Вечером покинул стан, разыскал дядю. Говорил с князем грубо и высокомерно.

Всеволод сказал:

— Не слышит тебя прадед твой Владимир Мономах. Великий и грозный был князь, а малым не гнушался, ибо из малого складывается великое. В чем обида твоя, князь? В том, что спишь на попоне?.. А почто спать тебе в красном терему, ежели вои твои приставлены к обозу? «Пойдя на войну, не ленитесь, не полагайтесь на воевод; ни питью, ни еде не предавайтесь, ни спанью; и стражей сами наряжайте, и ночью, нарядив их со всех сторон, тогда ложитесь около воинов», — так поучал нас дед, а твой прадед. Стыдись, князь.

На том и кончился их разговор. Не до Юрия было сейчас Всеволоду, беспокоили его вести, доставленные Кузьмой: Святослав не шел им навстречу, стоял на Влене, рассылая во все стороны небольшие отряды, выжигавшие и грабившие окрестности Переяславля.

Что задумал старый князь? Почему мешкает?..

Ночью Всеволод снова советовался с Ратьшичем. Ставил себя на место Святослава, пытался вникнуть в его замыслы. Прислушивался к доводам Кузьмы. Утром принял решение: Ратьшич выходит с небольшим отрядом, переправляется через реку и нападает на Святослава.





— Будь что будет, а там поглядим, — сказал Всеволод. — Может, и вылезет старый князь из берлоги, соблазнится, легкой добычей. Владимирский мужик хорош при защите крепостей, а в чистом поле нашему киевлянина не побороть.

Тем же днем отряд Ратьшича перешел через Влену по льду, насел на новгородскую дружину, находившуюся поближе к селу наделал шума и тут же вновь растворился в метельном крошеве. Но Всеволод зря прождал ответного удара. Святослав по-прежнему избегал сражения.

Возбужденный после недавней вылазки, с поцарапанной щекой и продранным во многих местах кафтаном, Кузьма советовал не тянуть до оттепели и самим перейти на тот берег. Он поминутно вскакивал, размашисто ходил по шатру, подергивал плечом.

— А если Святослав только этого и ждет? — спрашивал его Всеволод. — Сунемся всею силой, а там — засада?..

— Сомнем.

— Смять-то сомнем, да посадим врага на хвост. Своих людей положим.

— Ихних тоже посечем, — самодовольно напыжился Ратьшич.

— Дурень, — вспыхнул Всеволод. — Кого «ихних»? Наших же, русских мужиков. Тебе бы кровь реками проливать... Дурень.

Кузьма потупился, переступил с ноги на ногу, щеки залил румянец.

— Так ведь они-то... — начал было он, но Всеволод нетерпеливым жестом оборвал его. Кузьма преданно уставился на князя.

Всеволод прошелся по избе; положив руки на косяк, остановился в дверном проеме. Осунувшееся лицо его было теперь спокойно. Глядя поверх головы Ратьшича на красное от закатного света оконце, князь сказал:

—Труби заутра сбор. Встанем на Влене против Святослава.

Кузьма встрепенулся, радостно покашлял в кулак:

— Верно рассудил, князь. Непереная стрела вбок идет.

Всеволод улыбнулся:

— Туды ли стрелу направил? Тако ли оперил?..

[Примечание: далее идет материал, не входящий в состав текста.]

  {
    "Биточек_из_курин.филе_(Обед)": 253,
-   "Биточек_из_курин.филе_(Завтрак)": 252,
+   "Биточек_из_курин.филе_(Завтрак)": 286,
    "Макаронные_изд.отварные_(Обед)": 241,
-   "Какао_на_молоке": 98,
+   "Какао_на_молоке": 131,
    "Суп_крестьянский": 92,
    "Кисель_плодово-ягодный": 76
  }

— Тако, княже! — весело выкрикнул Кузьма и вышел из горницы.

4

— Ай да красавец! — сказал Святослав, разглядывая вырядившегося в лохмотья Кочкаря.— Никак, с каликами снюхался?..

И впрямь — трудно было узнать княжеского милостника: в драных штанах, в лаптях и в облезлой заячьей шапке с оторванным ухом. Зипун в разноцветных заплатах, рукава болтаются — сразу видно, что с чужого плеча.

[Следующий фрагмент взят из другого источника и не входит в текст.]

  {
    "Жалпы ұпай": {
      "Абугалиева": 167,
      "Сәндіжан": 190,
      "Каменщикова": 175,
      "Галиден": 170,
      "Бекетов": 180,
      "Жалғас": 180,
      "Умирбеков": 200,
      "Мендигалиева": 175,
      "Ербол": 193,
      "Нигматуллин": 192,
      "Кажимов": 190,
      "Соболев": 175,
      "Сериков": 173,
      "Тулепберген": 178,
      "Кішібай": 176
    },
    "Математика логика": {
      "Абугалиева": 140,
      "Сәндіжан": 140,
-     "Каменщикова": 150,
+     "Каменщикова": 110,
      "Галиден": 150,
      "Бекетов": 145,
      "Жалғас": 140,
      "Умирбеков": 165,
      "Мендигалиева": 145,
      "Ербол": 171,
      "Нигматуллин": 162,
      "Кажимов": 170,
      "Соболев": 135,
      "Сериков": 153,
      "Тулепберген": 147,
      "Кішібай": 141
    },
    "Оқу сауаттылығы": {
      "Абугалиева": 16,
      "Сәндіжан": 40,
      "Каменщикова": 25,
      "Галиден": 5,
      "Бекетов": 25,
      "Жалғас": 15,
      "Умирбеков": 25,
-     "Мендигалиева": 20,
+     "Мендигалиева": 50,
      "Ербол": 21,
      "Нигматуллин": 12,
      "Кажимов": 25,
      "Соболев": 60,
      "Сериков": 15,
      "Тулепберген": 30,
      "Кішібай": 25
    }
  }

— Пристукнули тут мои вои одного странничка шарил по обозу. Вот старье-то и сгодилось, — сказал Кочкарь.

Путь ему предстоял опасный. Не на шутку встревоженный осторожными действиями Всеволода, Святослав отрядил Кочкаря в Переяславль; своими глазами взглянуть, что делается в городе и разузнать, о чем помышляет владимирский князь — думает за воротами крепости отсиживаться или намеревается выйти в поле.